Exercise prompt
Among the lines of the data, copy those that hold "stable".

Machine-readable hardware designs

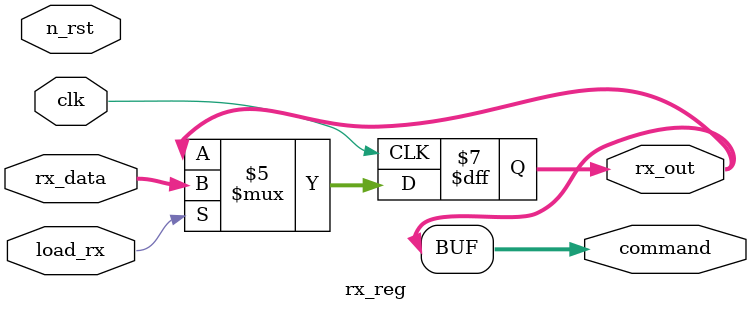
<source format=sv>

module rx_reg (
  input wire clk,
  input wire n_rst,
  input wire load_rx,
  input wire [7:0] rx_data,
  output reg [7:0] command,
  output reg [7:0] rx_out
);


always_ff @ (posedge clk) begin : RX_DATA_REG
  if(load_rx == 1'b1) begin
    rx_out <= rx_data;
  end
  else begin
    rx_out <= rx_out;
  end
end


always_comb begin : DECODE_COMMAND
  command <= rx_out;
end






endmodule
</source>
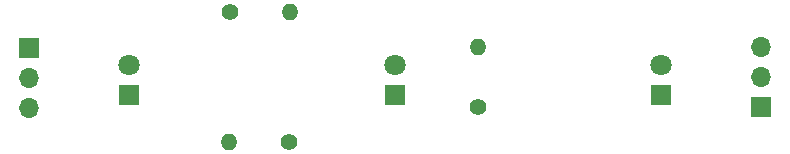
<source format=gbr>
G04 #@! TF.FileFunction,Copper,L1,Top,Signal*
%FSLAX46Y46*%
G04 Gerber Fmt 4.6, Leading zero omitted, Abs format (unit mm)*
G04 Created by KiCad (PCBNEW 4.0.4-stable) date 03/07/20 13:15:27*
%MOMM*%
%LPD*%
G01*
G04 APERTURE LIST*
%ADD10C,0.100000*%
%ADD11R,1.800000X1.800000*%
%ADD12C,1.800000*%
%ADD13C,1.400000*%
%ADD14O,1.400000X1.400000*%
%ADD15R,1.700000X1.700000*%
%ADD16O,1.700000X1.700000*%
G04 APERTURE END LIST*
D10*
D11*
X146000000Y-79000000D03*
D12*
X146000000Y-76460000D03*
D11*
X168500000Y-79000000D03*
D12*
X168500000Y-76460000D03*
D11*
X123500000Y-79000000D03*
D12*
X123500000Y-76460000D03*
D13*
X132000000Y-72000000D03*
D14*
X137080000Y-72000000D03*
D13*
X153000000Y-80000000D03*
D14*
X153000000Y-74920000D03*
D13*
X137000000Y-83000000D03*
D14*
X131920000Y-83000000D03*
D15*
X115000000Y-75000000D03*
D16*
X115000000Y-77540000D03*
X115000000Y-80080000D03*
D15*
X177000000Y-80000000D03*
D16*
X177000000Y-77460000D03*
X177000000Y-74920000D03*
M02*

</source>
==
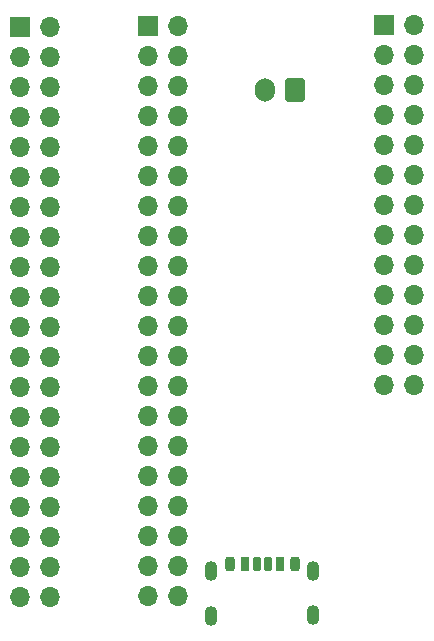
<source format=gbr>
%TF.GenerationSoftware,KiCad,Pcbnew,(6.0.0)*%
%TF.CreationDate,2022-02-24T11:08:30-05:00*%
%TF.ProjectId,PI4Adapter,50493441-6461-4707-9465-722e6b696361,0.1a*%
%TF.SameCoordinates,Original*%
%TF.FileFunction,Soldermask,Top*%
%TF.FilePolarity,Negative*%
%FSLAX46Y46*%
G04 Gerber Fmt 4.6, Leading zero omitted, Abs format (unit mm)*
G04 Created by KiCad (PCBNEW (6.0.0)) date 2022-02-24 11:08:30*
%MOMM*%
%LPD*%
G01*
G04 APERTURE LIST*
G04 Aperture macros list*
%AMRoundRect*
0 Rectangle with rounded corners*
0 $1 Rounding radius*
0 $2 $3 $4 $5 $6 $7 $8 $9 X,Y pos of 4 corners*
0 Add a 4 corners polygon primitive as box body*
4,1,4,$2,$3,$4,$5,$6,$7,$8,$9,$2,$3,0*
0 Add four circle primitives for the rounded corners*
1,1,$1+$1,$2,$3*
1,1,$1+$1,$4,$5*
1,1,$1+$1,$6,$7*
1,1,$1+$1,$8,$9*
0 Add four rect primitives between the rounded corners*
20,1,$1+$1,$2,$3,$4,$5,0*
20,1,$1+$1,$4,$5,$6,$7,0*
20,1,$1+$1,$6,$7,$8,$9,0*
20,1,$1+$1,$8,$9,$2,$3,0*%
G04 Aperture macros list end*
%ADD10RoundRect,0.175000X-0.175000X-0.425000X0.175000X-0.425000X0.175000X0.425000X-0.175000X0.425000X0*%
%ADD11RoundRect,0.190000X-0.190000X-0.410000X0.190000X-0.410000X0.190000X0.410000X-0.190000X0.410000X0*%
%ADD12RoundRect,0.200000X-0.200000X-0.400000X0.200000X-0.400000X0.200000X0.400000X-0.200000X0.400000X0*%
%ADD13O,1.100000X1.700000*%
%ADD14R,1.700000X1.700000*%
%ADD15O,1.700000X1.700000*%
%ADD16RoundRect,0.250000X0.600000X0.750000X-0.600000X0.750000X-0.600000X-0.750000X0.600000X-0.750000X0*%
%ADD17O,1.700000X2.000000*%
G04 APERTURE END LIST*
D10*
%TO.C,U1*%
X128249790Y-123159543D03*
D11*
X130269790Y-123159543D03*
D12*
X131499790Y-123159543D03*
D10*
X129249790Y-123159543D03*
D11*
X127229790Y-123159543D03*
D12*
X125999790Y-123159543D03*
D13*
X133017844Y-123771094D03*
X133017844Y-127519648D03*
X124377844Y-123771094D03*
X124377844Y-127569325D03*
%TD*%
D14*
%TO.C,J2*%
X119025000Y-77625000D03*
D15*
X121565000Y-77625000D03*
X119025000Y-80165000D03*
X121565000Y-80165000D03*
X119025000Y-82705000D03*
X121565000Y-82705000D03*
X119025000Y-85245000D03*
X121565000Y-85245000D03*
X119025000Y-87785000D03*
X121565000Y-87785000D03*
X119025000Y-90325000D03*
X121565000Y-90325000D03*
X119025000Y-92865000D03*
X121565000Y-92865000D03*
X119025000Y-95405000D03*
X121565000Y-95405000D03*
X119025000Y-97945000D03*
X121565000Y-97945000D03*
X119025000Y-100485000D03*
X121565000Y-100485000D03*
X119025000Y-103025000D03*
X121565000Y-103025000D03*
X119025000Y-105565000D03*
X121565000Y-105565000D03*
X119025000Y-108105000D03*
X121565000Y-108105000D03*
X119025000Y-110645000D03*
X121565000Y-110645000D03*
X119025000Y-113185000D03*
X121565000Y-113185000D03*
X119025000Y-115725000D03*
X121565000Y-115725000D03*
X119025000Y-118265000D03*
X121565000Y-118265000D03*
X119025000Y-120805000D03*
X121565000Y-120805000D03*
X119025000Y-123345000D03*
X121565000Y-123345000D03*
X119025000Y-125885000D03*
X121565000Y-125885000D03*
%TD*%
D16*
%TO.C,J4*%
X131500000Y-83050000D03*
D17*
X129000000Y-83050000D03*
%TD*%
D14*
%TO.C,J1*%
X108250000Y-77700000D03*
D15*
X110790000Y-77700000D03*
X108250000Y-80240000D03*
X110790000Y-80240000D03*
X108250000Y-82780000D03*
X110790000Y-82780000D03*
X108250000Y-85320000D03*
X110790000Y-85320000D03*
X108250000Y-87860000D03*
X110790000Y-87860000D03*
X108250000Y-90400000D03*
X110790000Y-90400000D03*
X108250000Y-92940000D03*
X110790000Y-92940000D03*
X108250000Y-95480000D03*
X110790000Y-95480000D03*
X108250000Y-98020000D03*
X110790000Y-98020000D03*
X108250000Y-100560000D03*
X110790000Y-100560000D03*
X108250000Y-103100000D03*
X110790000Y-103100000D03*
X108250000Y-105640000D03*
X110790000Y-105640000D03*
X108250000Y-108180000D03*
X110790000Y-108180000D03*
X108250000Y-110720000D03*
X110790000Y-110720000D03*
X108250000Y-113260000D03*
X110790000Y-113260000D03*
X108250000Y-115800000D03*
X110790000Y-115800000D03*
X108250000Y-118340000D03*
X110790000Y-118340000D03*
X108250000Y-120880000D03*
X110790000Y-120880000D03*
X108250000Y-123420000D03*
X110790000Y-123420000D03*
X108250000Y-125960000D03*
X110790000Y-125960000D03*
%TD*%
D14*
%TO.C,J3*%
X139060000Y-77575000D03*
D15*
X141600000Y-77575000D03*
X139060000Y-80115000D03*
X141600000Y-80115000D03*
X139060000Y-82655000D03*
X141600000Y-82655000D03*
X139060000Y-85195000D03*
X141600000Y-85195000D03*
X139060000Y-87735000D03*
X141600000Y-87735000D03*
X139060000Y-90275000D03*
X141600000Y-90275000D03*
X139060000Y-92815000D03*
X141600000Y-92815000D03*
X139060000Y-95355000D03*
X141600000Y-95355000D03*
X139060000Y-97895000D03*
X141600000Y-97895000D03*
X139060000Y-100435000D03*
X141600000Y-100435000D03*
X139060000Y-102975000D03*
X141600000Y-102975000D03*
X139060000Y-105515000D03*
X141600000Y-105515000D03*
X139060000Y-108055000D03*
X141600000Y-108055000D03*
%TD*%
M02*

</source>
---
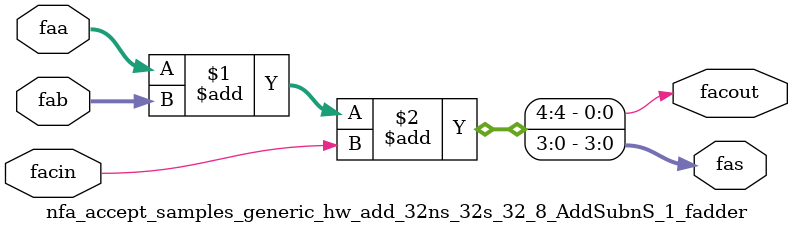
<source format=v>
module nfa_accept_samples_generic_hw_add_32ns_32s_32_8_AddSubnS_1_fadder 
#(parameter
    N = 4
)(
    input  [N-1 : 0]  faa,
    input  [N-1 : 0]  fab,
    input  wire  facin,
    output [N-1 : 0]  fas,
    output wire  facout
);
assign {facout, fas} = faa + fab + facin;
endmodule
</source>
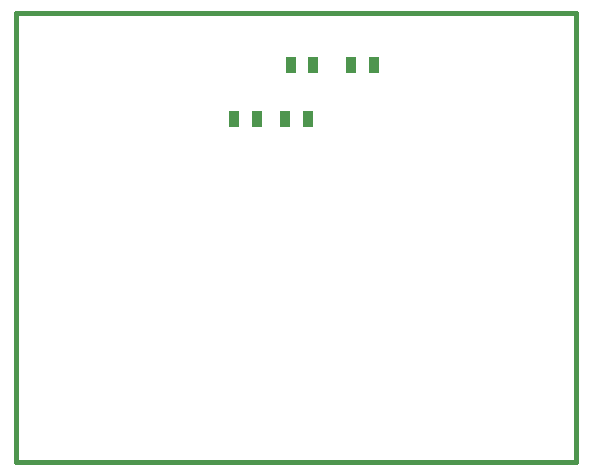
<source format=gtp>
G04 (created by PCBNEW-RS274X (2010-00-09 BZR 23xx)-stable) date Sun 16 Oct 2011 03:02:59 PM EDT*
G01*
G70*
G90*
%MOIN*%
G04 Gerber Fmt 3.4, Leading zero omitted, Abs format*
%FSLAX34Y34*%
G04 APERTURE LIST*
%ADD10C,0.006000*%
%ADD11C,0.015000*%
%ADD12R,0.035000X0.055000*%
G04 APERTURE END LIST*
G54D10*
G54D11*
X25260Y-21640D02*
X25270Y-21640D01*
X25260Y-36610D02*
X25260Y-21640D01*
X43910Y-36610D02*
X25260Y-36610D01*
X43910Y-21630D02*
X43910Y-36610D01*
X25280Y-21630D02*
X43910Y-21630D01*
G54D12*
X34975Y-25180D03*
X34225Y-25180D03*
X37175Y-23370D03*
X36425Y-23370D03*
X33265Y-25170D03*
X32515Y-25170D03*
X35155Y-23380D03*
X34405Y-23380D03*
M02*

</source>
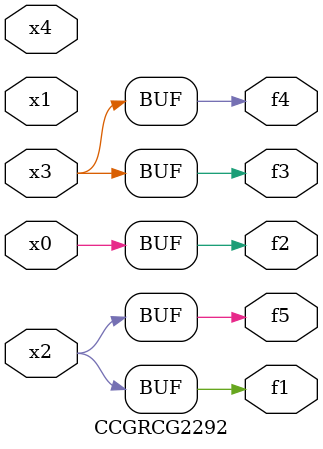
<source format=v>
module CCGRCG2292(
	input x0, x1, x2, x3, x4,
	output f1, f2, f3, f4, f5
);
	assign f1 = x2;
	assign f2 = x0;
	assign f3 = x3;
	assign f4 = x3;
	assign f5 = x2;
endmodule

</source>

Exercise solution
G04 Created by KiCad (PCBNEW 4.0.4-stable) date 03/07/20 13:15:27*
G04 (created by PCBNEW-RS274X (2010-00-09 BZR 23xx)-stable) date Sun 16 Oct 2011 03:02:59 PM EDT*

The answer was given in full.